For busy families, takeout is often the most convenient way to manage dinner. But that convenience may take a toll over time: Meals prepared away from home are often higher in calories and lower in nutrients than home-cooked meals. And too much of it can lead to higher body mass index, cholesterol levels, and blood pressure, all of which increase a person’s risk of obesity and other chronic diseases.
A recent study from the New England Journal of Medicine found that in 10 years, nearly half of Americans will be obese. The alarming statistic, which hit the news just before the holidays, didn’t just raise concerns among public health officials and health care providers; employers around the country likely took notice, too.
The epidemic remains one of the bigger health challenges employers face today. Obesity is not only linked to chronic diseases and poorer overall health, which affect health care costs, but also increased absenteeism and decreased workplace productivity.
Ever on the lookout for ways to improve health through employee wellness programs, employers remain motivated to find ways to help people eat healthier. One tactic is partnering with a community supported agriculture (CSA) program – which cuts out a lot of the legwork by having locally grown food delivered directly to employees at the office.
It’s a fresh approach that Penn researchers have been studying in the health system to gauge just how effective and practical it can be.

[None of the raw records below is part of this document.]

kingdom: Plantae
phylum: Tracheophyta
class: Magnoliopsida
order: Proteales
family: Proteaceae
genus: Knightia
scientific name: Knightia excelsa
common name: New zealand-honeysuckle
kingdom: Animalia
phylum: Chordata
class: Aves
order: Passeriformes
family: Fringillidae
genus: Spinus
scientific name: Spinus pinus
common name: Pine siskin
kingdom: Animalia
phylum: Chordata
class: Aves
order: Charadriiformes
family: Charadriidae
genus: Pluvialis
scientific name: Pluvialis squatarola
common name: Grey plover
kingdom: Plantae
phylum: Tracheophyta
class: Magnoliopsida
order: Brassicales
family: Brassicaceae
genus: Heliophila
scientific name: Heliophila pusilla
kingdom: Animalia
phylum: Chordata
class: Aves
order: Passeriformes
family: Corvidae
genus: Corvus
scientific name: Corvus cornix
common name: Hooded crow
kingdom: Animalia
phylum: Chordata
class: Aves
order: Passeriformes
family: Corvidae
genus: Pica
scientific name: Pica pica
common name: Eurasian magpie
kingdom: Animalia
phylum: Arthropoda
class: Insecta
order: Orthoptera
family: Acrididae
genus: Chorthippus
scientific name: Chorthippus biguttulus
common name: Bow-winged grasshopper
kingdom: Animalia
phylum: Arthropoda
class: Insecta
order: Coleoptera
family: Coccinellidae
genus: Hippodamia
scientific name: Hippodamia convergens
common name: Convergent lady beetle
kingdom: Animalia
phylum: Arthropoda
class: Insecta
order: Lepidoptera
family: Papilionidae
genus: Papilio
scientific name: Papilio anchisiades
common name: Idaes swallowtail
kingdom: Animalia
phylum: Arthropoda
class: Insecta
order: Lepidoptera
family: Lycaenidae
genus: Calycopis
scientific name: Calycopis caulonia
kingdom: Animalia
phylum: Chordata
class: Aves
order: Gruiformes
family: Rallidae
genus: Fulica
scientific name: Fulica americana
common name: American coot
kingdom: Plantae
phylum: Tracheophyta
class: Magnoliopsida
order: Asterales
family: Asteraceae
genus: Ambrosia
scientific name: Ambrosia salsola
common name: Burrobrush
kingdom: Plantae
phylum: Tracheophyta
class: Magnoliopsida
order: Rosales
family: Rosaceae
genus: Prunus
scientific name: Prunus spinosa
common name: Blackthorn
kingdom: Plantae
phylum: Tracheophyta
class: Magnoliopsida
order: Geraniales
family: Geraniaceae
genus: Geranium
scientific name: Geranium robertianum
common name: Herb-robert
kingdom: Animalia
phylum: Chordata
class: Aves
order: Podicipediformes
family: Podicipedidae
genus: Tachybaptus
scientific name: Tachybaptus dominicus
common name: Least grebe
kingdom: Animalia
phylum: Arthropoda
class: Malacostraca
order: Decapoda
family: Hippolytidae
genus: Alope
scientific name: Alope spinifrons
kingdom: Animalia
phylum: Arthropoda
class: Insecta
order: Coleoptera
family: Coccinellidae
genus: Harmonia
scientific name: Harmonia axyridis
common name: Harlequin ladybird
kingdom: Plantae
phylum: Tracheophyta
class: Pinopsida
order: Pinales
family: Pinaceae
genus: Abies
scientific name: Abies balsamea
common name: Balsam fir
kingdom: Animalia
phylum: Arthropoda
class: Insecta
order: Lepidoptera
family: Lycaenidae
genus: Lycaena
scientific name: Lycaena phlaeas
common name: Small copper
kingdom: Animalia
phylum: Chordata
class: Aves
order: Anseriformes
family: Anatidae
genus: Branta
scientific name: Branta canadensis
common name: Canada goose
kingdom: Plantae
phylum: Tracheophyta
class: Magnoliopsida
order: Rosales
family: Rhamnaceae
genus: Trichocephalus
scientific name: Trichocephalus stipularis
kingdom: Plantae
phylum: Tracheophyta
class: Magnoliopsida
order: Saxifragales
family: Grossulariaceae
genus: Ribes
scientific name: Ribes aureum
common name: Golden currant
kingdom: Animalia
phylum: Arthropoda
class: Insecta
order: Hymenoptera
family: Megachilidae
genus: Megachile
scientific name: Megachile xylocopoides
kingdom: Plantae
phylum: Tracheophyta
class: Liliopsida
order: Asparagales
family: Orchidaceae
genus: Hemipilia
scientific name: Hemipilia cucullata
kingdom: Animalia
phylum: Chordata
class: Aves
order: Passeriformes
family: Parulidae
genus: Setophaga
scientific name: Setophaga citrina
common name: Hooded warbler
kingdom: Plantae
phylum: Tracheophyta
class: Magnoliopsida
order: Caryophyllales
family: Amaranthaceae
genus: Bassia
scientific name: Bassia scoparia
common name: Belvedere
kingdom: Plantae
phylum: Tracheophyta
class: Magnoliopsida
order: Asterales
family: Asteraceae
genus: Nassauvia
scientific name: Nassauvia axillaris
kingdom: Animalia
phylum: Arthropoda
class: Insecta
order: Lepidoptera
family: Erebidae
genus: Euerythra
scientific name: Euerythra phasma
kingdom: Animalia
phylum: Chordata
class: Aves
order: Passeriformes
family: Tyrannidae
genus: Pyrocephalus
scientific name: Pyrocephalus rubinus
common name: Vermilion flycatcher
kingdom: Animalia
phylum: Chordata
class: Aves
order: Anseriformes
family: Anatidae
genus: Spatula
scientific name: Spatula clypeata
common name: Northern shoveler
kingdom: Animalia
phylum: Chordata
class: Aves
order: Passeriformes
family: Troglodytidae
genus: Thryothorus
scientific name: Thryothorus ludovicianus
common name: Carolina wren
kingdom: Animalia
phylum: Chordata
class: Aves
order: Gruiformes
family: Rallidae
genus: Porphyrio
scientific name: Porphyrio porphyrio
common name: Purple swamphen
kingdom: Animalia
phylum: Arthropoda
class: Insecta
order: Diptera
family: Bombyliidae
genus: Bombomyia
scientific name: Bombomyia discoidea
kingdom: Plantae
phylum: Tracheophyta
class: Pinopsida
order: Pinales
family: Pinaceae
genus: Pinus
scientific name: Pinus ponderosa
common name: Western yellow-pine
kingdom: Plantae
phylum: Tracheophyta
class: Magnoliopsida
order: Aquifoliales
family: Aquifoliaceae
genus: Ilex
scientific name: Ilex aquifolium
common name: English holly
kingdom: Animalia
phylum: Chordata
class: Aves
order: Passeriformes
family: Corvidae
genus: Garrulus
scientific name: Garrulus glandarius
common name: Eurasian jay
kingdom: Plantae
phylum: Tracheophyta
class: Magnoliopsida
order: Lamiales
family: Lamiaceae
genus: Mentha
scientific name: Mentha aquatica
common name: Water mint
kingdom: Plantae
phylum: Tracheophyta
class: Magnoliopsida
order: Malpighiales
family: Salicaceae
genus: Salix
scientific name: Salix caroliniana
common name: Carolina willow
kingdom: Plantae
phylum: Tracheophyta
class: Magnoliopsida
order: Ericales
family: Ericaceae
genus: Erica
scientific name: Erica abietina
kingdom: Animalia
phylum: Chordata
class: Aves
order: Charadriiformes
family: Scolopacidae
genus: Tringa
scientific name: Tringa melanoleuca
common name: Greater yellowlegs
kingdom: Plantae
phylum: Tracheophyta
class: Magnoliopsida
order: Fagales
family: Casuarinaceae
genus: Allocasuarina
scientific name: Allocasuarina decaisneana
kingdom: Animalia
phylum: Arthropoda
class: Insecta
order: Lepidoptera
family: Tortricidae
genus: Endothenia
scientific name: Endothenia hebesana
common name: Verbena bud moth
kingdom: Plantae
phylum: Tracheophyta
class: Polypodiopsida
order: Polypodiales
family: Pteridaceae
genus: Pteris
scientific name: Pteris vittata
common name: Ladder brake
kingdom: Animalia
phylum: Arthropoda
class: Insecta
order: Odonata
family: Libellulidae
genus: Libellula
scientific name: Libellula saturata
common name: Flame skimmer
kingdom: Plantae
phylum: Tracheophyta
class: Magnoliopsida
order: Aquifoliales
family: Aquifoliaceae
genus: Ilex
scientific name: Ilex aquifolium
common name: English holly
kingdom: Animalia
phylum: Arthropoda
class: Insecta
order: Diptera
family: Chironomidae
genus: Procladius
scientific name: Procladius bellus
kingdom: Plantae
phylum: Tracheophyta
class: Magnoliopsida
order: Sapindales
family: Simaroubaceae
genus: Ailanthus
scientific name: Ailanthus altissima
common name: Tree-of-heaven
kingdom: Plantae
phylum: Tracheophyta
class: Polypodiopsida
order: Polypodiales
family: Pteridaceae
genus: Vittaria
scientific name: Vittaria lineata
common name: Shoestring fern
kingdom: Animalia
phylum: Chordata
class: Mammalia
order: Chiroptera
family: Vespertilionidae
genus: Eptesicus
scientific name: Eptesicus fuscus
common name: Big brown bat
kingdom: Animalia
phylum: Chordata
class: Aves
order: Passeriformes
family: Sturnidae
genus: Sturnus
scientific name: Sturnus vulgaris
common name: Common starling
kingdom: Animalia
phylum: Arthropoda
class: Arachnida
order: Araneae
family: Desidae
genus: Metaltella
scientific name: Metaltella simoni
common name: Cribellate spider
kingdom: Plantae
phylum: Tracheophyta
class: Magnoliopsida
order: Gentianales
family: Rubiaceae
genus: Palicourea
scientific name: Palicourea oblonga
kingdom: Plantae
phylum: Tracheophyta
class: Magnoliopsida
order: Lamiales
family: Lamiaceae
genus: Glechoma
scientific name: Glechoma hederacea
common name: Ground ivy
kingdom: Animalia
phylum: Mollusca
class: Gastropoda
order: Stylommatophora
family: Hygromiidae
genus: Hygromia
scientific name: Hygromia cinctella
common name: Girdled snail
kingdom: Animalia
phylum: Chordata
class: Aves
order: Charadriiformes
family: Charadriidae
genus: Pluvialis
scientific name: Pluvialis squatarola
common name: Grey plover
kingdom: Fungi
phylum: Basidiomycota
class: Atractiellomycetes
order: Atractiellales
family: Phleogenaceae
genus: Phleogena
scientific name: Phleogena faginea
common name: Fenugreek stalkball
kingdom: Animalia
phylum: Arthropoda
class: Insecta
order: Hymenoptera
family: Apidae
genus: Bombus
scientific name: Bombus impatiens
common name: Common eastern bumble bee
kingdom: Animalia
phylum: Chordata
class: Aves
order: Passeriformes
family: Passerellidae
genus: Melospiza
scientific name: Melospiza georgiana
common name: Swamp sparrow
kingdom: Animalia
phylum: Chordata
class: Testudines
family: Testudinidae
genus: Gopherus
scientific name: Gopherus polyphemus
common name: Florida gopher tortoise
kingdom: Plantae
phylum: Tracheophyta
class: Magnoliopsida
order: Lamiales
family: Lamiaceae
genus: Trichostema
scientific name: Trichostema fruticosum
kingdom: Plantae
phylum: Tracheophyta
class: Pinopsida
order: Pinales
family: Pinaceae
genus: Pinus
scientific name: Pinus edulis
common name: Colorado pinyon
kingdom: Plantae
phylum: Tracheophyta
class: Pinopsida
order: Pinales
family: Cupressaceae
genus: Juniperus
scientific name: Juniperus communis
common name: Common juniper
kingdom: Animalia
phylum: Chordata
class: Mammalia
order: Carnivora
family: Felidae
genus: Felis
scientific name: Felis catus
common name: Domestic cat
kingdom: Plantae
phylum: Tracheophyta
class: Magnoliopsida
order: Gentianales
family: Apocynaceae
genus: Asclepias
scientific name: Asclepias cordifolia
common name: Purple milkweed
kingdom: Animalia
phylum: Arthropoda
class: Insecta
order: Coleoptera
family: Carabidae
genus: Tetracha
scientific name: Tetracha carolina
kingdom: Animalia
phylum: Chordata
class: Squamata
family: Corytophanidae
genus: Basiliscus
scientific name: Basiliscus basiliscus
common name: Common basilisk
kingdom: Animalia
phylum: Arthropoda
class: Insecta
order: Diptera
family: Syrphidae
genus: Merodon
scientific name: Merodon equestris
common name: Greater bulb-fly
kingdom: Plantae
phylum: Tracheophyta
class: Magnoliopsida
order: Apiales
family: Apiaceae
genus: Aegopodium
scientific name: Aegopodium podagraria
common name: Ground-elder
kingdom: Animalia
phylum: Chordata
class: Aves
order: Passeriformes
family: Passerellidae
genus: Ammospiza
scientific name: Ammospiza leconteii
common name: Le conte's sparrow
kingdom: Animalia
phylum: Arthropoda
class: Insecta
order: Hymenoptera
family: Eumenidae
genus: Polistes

“We set out to get people to prepare more home-cooked meals, which tend to be lower in sugar, fat, and sodium than meals eaten away from home,” said the study’s lead investigator, Carolyn C. Cannuscio, ScD, an associate professor of Family Medicine and Community Health at Penn Medicine and director of dissemination at the Penn Center for Public Health Initiatives (CPHI). “And a lot of the produce that people do buy is thrown away because it goes bad. So, we wanted to provide access to fresh food and then encourage people to cook and eat it.”
The team partnered with a regional farm product distributor, Common Market, to deliver free food – including eggs, fruits, and vegetables – every two weeks for four months to Penn employees, all from different departments. In conjunction, they offered the employees cooking education and support, like videos on healthy cooking (which are available online) and communication with the research staff from both CPHI and the Penn Medicine Center for Health Care Innovation.
The program worked: In the randomized study — which included a control group of 30 people who didn’t receive the food, and an intervention group of 30 who did — researchers found that people who received the food ate nearly 30 percent more home-cooked meals. And their fruit and vegetable intake increased, too.
The odds of eating both fruits and vegetables twice a day were nearly four and seven times higher in the intervention group than the control group, respectively.
“People told us that getting subsidized shares allowed them to cook with new and healthy foods without the financial risk,” Cannuscio said. “And then, once they knew they or their families liked the food, they felt more confident going into the grocery store to buy a new kind of squash or new greens, for example.”
The study, published in the American Journal of Health Promotion in December, was also led by Rachel Feuerstein-Simon, a research program manager at CPHI, Roxanne Dupuis, a PhD student at Harvard University, and Ryan Schumacher, an innovation associate at CHCI.
The trial included employees from different incomes, ages, education backgrounds, and races — which suggests the program stands to positively impact a wide range of people in the workplace.
The researchers also found “compelling” evidence that showed how CSAs may potentially help combat food security challenges. Food security means having regular access to enough food. Almost 30 percent of the people who chose to participate reported having experienced low or very low food security before the study started. However, the team found that having access to CSA foods reduced the odds of being food insecure among that group by 90 percent.
“These were our most important findings, and they are not the findings we expected,” Cannuscio said. “This rather low-cost intervention went a very long way to help alleviate this food insecurity in the working adults who participated.”
Cannuscio believes employees across the health system could benefit from an employer-sponsored CSA program, and plans to study different models to better understand the impacts on the workforce and the return on investment, just like any other employee wellness initiative, such as discounted gym memberships. Some CSA models are fully subsidized, while in others, both the employer and employees contribute to the programs.
“I am fascinated by the idea that employers are motivated to keep their workforces healthy,” Cannuscio said. “That’s one of the reasons I am plan to continue to study the issue and to engage the health system in thinking about ways to encourage healthy eating for all, as well as ways to alleviate food insecurity for those who may be experiencing it.”
The NEJM study from December had other grim news: one in four Americans will have severe obesity by 2030. And at the state level, the researchers predicted that nearly 50 percent of the residents in Pennsylvania will be obese by 2030. New Jersey wasn’t far behind with 47 percent, while 53 percent of residents from Delaware were predicted to be obese in 10 years.
Having a workplace CSA is one intervention among many that could help address these rising rates by encouraging healthier dietary practices.
“I think CSAs are one promising way to get people involved and feeling positive about their health and eating fresh foods,” Cannuscio said. “We don’t want to focus on punitive or negative messages about body size or weight because we want to engage people — thinking that if we can change their habits now, down the road we would see likely benefit to their health.”